2015
_TECHNOLOGY Computer Science

_Dusting for Cyber Prints

Computer scientists are using coding style to identify anonymous cybercriminals.

_Aylin Caliskan-Islam

Caliskan-Islam is a PhD candidate in the Privacy, Security and Automation Lab whose research interests range from privacy analytics for the end user to source code authorship attribution and underground forum analysis.

A team of computer scientists led by researchers from Drexel University’s College of Computing & Informatics has devised a way to lift the veil of anonymity protecting cybercriminals by turning their malicious code against them.

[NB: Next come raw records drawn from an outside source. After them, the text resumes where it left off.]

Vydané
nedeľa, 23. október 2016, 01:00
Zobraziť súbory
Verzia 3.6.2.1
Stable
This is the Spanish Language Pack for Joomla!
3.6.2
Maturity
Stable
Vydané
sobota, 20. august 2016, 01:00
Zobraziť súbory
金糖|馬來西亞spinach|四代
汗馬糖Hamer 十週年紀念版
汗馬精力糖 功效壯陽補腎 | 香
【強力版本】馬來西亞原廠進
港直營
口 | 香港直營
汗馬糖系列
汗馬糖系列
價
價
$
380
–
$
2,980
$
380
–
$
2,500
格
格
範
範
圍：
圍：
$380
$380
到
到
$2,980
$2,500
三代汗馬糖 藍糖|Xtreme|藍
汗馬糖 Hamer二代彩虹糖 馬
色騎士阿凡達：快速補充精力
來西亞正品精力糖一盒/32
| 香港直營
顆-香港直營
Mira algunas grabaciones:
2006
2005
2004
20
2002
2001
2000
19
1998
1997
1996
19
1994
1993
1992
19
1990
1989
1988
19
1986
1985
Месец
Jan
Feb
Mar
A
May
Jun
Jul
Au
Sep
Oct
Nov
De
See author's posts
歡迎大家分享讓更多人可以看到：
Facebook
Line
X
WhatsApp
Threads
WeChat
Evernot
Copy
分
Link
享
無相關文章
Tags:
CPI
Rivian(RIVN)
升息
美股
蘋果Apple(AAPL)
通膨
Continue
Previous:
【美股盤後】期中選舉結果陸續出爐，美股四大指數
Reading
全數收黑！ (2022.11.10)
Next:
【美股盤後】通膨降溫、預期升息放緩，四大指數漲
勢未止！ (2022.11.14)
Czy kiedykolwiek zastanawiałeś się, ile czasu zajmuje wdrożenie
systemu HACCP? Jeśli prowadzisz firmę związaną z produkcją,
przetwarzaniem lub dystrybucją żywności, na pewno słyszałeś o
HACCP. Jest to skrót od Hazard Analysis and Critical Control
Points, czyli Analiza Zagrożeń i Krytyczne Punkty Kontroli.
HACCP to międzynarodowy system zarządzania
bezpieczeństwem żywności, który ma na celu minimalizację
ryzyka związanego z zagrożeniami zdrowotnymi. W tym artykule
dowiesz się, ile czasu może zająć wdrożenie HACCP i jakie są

Their method uses a parsing program to break down lines of code, like an English teacher diagramming a sentence, and then another program captures distinctive patterns that can be used to identify its author.

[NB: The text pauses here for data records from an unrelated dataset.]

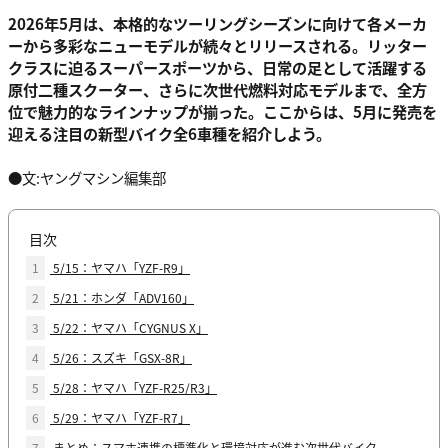
2026年5月は、本格的なツーリングシーズンに向けて各メーカ
ーから多彩なニューモデルが続々とリリースされる。リッター
クラスに迫るスーパースポーツから、日常の足として活躍する
原付二種スクーター、さらに次世代燃料対応モデルまで、全方
位で魅力的なラインナップが揃った。ここからは、5月に発売を
迎える注目の新型バイク全6車種を紹介しよう。
●文:ヤングマシン編集部
目次
1
5/15：ヤマハ「YZF-R9」
2
5/21：ホンダ「ADV160」
3
5/22：ヤマハ「CYGNUS X」
4
5/26：スズキ「GSX-8R」
5
5/28：ヤマハ「YZF-R25/R3」
6
5/29：ヤマハ「YZF-R7」
7
まとめ：スマホ連携の標準化と環境対応が進む次世代バイク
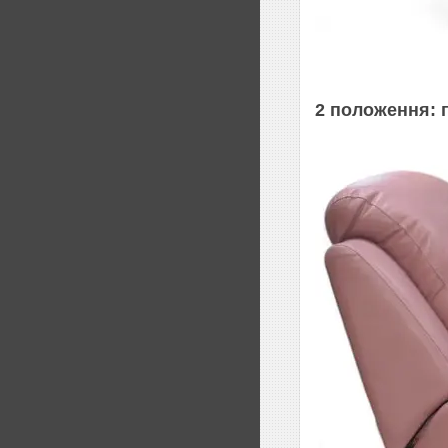
2 положення: п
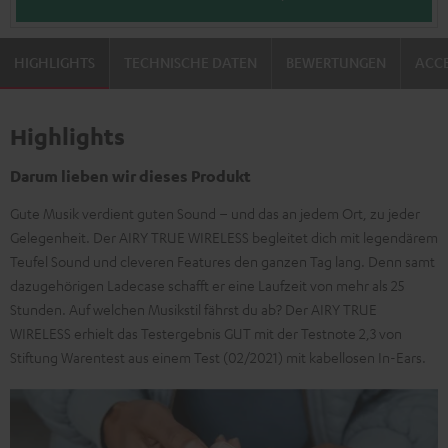
HIGHLIGHTS
TECHNISCHE DATEN
BEWERTUNGEN
ACCE
Highlights
Darum lieben wir dieses Produkt
Gute Musik verdient guten Sound – und das an jedem Ort, zu jeder
Gelegenheit. Der AIRY TRUE WIRELESS begleitet dich mit legendärem
Teufel Sound und cleveren Features den ganzen Tag lang. Denn samt
dazugehörigen Ladecase schafft er eine Laufzeit von mehr als 25
Stunden. Auf welchen Musikstil fährst du ab? Der AIRY TRUE
WIRELESS erhielt das Testergebnis GUT mit der Testnote 2,3 von
Stiftung Warentest aus einem Test (02/2021) mit kabellosen In-Ears.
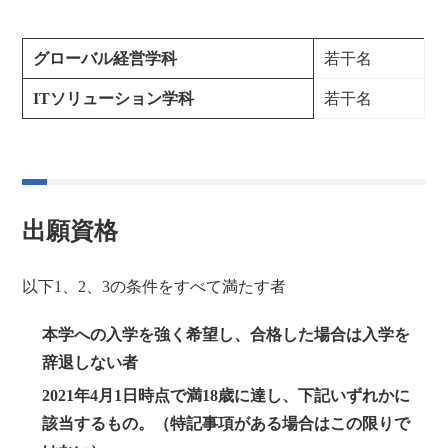
グローバル経営学科
若干名
ITソリューション学科
若干名
出願資格
以下1、2、3の条件をすべて満たす者
本学への入学を強く希望し、合格した場合は入学を
辞退しない者
2021年4月1日時点で満18歳に達し、下記いずれかに
該当するもの。（特記事項がある場合はこの限りで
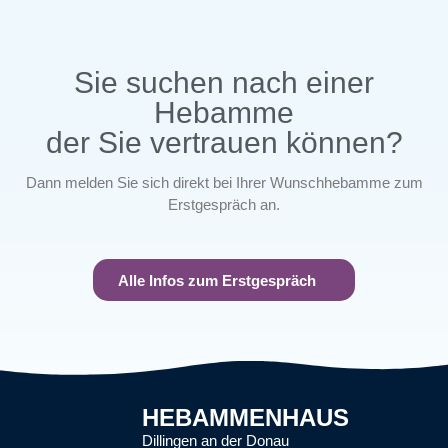
Sie suchen nach einer
Hebamme
der Sie vertrauen können?
Dann melden Sie sich direkt bei Ihrer Wunschhebamme zum
Erstgespräch an.
Alle Infos zum Erstgespräch
HEBAMMENHAUS
Dillingen an der Donau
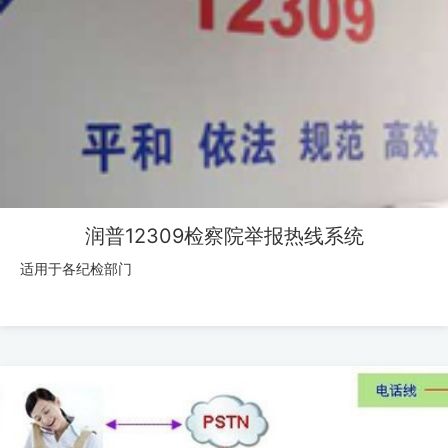
润普12309检察院举报热线系统
适用于各纪检部门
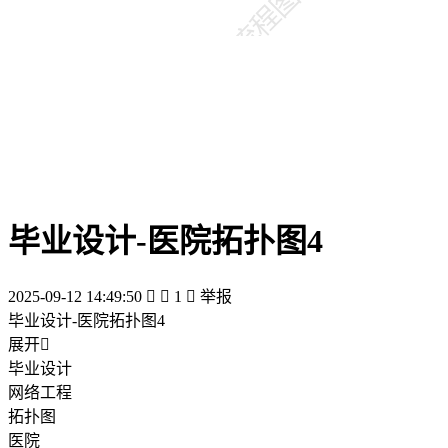
毕业设计-医院拓扑图4
2025-09-12 14:49:50


1

举报
毕业设计-医院拓扑图4
展开

毕业设计
网络工程
拓扑图
医院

“Just like writers and artists, every coder has a unique style all their own,” says Aylin Caliskan-Islam, a doctoral student at Drexel who developed the system and is the lead author of a paper on the topic. “Our process distills the most important characteristics of a programmer’s style — which is the first step toward identifying anonymous authors, tracking cybercriminals and settling intellectual property questions.”

Red_Handed

The team was able to use their method to pair computer code and its author with 98 percent accuracy — marks nearly as high as modern
fingerprint analysis.

Caliskan-Islam drew on contributions from Princeton University, the University of Maryland, the University of Gottingen in Germany, and the Army Research Laboratory to produce a digital analytics system that could become a kit for electronically “fingerprinting” cybercriminals.

Caliskan-Islam’s team tested their theory using acquired volumes of code — the collective work of 250 contestants who solved coding challenges as part of “Google Code Jam” competitions from 2008–2014. This sample yielded 20,000 distinct coding features and Caliskan-Islam’s program narrowed that list down to the most relevant 137, which were used as the data points for generating digital fingerprints for the authors.

When the team put together a lineup of anonymous author “suspects” to see if the program could successfully match them to some of their code, it was able to pair the code and its author with 98 percent accuracy — marks nearly as high as modern fingerprint analysis techniques.